Safely Gauge Your Fitness Level
The first step to fitness is to gauge your current fitness level. What is your cardiovascular fitness level right now? Have you done any strength training on a consistent basis? What is your stamina? Is there a weight issue to consider when designing an exercise program?
These are all important areas worth taking some time to evaluate and consider. Besides consulting with your physician, a personal trainer or exercise specialist may be able to more objectively measure, asses these factors and design a safe and effective exercise routine that addresses your current fitness level, weaknesses and age considerations.
- While strength training should be a component of your fitness early on, it’s absolutely critical if you’re over 50 to perform 30 minutes of resistance training at least three times per week.
- This is doubly true for women in order to prevent debilitating conditions later on in life, such as osteoporosis and osteoarthritis.
- Don’t forget to balance your strength training with some cardiovascular activity as well, such as walking, running, cycling, swimming or tennis.

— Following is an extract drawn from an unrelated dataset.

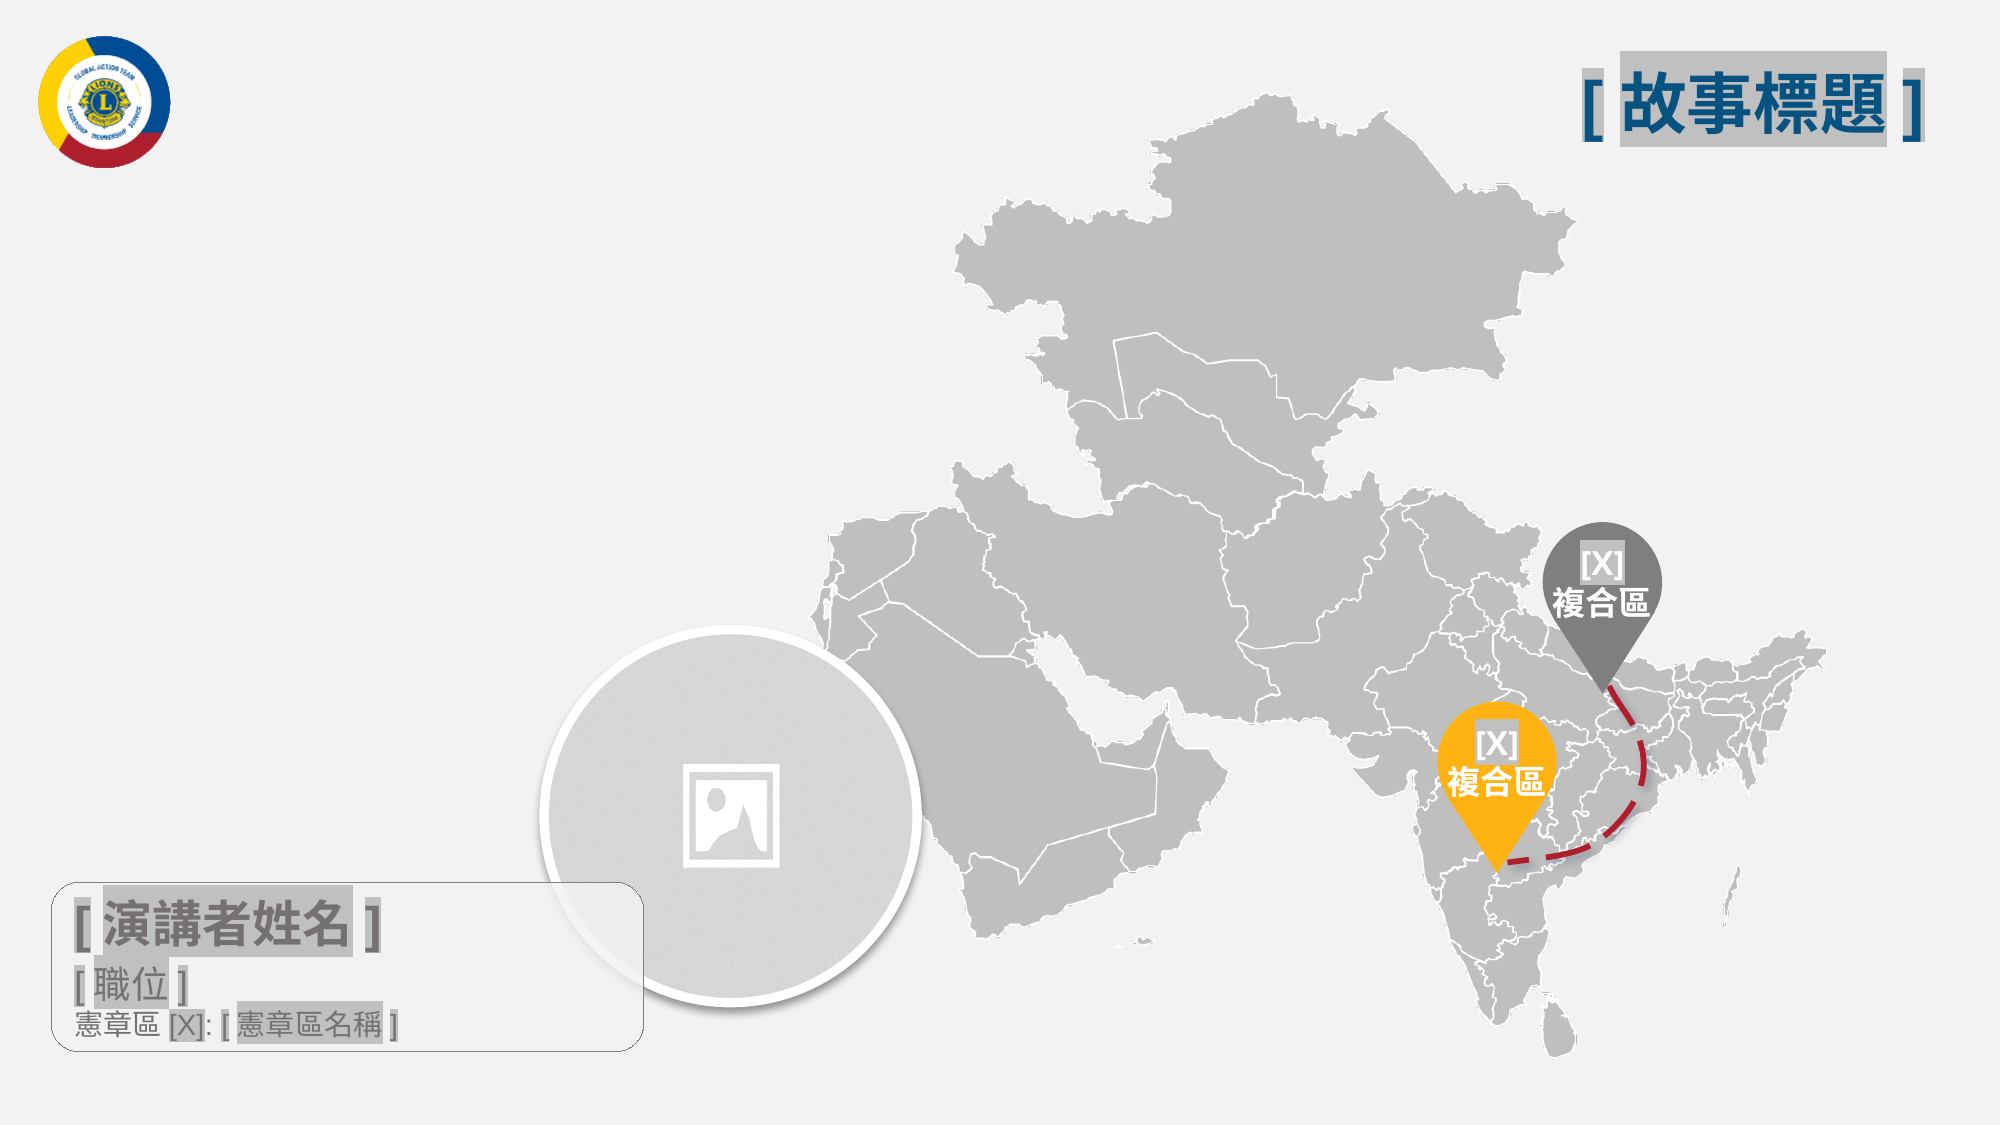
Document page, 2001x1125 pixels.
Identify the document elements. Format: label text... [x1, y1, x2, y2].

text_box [1424, 701, 1570, 874]
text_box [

Get Active… But Ease Into It
Even if you’ve been sedentary for a long time, you have every reason to start now. The real key is slow and gradual progress. Begin any new activity with its lowest rung. For example, instead of running, start walking first. Instead of lap swimming, take a water aerobics class first. At this stage in your life, it’s really important to ease into an exercise program. If you’re unsure of what to do, a personal trainer or exercise specialist can help you get on the safe track to fitness.
No matter what your age, committing or re-committing to fitness will increase the quantity—and quality—of your life. More importantly, you’ll likely live a longer and fuller life with its own rewards.